WHAT YOU NEED TO DO: Using the data below, return the stretch from the line that contains "immunohistochemistry (IHC) image" through the line that contains "is low levels", both included, exactly as it stands and nothing beyond it.

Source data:

------------------------

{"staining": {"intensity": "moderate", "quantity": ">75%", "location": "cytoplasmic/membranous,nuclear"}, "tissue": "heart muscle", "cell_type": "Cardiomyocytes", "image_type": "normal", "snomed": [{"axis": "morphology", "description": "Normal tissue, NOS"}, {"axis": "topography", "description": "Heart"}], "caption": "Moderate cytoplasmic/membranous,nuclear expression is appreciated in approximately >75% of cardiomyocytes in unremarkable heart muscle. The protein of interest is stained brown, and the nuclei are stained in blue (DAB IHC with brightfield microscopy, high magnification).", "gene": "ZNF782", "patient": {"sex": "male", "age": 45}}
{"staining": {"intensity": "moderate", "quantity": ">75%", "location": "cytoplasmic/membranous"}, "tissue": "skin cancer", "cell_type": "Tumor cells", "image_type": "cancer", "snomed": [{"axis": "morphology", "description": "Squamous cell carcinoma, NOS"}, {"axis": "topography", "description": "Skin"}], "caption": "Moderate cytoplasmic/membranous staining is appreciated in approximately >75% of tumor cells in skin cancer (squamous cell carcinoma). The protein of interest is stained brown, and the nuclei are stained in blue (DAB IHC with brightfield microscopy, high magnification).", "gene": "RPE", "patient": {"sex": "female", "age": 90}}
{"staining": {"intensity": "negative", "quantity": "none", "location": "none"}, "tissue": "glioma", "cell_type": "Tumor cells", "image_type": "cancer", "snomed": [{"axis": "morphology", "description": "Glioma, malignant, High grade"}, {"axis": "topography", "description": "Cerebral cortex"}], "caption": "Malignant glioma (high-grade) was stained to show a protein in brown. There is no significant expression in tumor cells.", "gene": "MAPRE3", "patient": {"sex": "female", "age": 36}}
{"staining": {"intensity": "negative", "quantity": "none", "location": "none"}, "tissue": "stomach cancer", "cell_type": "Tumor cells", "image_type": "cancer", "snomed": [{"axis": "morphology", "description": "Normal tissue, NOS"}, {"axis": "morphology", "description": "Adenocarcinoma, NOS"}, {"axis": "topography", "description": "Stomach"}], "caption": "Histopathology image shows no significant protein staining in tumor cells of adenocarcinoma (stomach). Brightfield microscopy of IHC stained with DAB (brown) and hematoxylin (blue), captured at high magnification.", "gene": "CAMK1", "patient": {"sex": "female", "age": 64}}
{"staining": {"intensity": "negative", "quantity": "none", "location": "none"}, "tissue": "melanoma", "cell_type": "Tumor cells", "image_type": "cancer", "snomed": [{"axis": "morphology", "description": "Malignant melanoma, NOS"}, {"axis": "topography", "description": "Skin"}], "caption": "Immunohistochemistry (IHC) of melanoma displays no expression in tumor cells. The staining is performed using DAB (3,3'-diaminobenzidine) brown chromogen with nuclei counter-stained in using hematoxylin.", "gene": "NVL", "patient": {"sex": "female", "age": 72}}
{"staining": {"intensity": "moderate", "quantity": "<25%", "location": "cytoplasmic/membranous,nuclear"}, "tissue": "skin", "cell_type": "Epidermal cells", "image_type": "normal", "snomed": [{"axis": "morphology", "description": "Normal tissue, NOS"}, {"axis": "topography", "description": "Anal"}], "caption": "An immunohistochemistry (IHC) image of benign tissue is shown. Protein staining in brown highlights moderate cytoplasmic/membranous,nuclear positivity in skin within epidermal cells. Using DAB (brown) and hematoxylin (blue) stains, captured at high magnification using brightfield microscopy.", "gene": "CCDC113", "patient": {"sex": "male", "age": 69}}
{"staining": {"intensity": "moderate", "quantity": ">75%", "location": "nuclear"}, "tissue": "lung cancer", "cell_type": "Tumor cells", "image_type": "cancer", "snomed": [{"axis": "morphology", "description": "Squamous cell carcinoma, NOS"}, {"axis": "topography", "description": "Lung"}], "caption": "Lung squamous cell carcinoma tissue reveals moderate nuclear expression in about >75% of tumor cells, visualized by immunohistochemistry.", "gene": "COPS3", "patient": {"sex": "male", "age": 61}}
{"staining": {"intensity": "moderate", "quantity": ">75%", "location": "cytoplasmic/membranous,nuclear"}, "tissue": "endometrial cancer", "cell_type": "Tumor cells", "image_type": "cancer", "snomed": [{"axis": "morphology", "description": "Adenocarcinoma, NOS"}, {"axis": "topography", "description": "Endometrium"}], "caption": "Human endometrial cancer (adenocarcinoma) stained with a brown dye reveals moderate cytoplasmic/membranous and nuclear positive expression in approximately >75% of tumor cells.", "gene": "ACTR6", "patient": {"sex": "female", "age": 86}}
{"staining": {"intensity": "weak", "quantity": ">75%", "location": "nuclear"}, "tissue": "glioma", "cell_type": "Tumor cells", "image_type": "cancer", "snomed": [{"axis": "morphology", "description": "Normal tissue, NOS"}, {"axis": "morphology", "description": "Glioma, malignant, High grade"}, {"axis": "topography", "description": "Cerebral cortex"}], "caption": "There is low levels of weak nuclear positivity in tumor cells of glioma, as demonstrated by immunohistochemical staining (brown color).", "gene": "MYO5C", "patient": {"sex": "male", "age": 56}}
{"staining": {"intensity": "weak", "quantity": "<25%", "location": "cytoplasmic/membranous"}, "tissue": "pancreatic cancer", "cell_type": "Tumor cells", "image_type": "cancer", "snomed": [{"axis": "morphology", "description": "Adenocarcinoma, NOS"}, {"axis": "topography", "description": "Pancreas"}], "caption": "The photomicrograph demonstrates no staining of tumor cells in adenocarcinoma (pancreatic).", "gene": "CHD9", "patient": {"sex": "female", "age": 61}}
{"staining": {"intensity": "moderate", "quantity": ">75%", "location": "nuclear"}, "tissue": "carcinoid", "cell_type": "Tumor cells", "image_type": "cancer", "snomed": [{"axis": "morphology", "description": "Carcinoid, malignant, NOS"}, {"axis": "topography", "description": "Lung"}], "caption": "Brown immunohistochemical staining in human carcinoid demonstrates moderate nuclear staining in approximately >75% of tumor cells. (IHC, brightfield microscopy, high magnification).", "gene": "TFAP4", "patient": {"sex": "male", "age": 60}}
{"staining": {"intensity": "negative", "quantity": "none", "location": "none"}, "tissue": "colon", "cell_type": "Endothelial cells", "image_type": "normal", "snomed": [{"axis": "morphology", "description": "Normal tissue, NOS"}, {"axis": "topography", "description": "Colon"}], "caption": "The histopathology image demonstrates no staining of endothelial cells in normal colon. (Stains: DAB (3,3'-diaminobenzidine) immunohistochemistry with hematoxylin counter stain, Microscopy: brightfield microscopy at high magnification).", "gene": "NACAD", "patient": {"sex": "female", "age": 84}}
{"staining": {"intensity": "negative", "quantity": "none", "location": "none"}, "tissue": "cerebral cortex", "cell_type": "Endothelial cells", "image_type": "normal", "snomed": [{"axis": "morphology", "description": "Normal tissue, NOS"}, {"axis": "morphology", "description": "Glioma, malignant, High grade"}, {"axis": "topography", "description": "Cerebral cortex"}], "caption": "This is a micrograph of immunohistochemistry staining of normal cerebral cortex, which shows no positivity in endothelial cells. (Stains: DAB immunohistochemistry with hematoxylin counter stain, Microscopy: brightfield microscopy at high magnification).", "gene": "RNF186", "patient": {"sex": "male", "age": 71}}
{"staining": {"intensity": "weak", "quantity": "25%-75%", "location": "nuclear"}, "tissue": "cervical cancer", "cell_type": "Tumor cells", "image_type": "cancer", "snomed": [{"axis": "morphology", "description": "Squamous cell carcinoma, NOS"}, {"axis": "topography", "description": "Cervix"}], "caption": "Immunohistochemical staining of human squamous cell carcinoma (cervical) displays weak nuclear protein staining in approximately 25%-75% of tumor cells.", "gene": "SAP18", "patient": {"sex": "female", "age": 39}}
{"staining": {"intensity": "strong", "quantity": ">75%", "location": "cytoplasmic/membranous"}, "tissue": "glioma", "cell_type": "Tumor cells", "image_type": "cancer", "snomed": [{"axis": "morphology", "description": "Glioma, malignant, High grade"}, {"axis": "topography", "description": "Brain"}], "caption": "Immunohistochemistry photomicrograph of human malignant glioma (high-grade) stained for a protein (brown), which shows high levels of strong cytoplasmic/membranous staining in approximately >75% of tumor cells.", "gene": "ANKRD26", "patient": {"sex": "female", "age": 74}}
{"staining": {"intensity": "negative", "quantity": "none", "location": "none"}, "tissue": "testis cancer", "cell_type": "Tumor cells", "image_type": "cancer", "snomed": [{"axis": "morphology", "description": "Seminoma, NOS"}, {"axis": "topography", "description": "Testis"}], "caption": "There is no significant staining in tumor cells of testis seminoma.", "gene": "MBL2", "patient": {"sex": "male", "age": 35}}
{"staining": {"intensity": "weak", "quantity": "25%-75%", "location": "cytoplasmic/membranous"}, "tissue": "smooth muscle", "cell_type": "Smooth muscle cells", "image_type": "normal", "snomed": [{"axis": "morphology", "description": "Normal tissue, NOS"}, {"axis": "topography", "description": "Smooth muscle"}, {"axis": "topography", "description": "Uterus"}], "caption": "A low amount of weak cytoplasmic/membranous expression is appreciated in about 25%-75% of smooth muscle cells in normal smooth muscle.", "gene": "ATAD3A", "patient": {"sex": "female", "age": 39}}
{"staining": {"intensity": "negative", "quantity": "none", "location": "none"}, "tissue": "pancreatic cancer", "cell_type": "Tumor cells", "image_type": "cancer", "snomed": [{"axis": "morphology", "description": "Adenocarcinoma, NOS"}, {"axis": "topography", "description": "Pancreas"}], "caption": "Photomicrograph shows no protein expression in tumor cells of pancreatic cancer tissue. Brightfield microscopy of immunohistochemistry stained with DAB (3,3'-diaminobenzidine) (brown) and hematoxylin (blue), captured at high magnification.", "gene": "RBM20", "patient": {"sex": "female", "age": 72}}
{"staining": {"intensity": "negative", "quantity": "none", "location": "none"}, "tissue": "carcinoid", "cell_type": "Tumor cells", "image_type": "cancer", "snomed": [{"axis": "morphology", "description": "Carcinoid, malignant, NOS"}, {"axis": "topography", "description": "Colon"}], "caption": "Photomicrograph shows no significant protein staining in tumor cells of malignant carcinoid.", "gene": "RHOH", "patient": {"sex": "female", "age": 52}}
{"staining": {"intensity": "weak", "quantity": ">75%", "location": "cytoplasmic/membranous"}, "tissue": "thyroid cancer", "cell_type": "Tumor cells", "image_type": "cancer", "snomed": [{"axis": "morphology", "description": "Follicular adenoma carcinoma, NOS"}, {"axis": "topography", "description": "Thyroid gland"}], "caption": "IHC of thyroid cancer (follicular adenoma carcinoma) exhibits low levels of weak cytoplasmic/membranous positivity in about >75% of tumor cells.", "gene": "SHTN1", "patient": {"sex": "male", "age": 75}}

------------------------

RESULT OF THIS TASK:
{"staining": {"intensity": "moderate", "quantity": "<25%", "location": "cytoplasmic/membranous,nuclear"}, "tissue": "skin", "cell_type": "Epidermal cells", "image_type": "normal", "snomed": [{"axis": "morphology", "description": "Normal tissue, NOS"}, {"axis": "topography", "description": "Anal"}], "caption": "An immunohistochemistry (IHC) image of benign tissue is shown. Protein staining in brown highlights moderate cytoplasmic/membranous,nuclear positivity in skin within epidermal cells. Using DAB (brown) and hematoxylin (blue) stains, captured at high magnification using brightfield microscopy.", "gene": "CCDC113", "patient": {"sex": "male", "age": 69}}
{"staining": {"intensity": "moderate", "quantity": ">75%", "location": "nuclear"}, "tissue": "lung cancer", "cell_type": "Tumor cells", "image_type": "cancer", "snomed": [{"axis": "morphology", "description": "Squamous cell carcinoma, NOS"}, {"axis": "topography", "description": "Lung"}], "caption": "Lung squamous cell carcinoma tissue reveals moderate nuclear expression in about >75% of tumor cells, visualized by immunohistochemistry.", "gene": "COPS3", "patient": {"sex": "male", "age": 61}}
{"staining": {"intensity": "moderate", "quantity": ">75%", "location": "cytoplasmic/membranous,nuclear"}, "tissue": "endometrial cancer", "cell_type": "Tumor cells", "image_type": "cancer", "snomed": [{"axis": "morphology", "description": "Adenocarcinoma, NOS"}, {"axis": "topography", "description": "Endometrium"}], "caption": "Human endometrial cancer (adenocarcinoma) stained with a brown dye reveals moderate cytoplasmic/membranous and nuclear positive expression in approximately >75% of tumor cells.", "gene": "ACTR6", "patient": {"sex": "female", "age": 86}}
{"staining": {"intensity": "weak", "quantity": ">75%", "location": "nuclear"}, "tissue": "glioma", "cell_type": "Tumor cells", "image_type": "cancer", "snomed": [{"axis": "morphology", "description": "Normal tissue, NOS"}, {"axis": "morphology", "description": "Glioma, malignant, High grade"}, {"axis": "topography", "description": "Cerebral cortex"}], "caption": "There is low levels of weak nuclear positivity in tumor cells of glioma, as demonstrated by immunohistochemical staining (brown color).", "gene": "MYO5C", "patient": {"sex": "male", "age": 56}}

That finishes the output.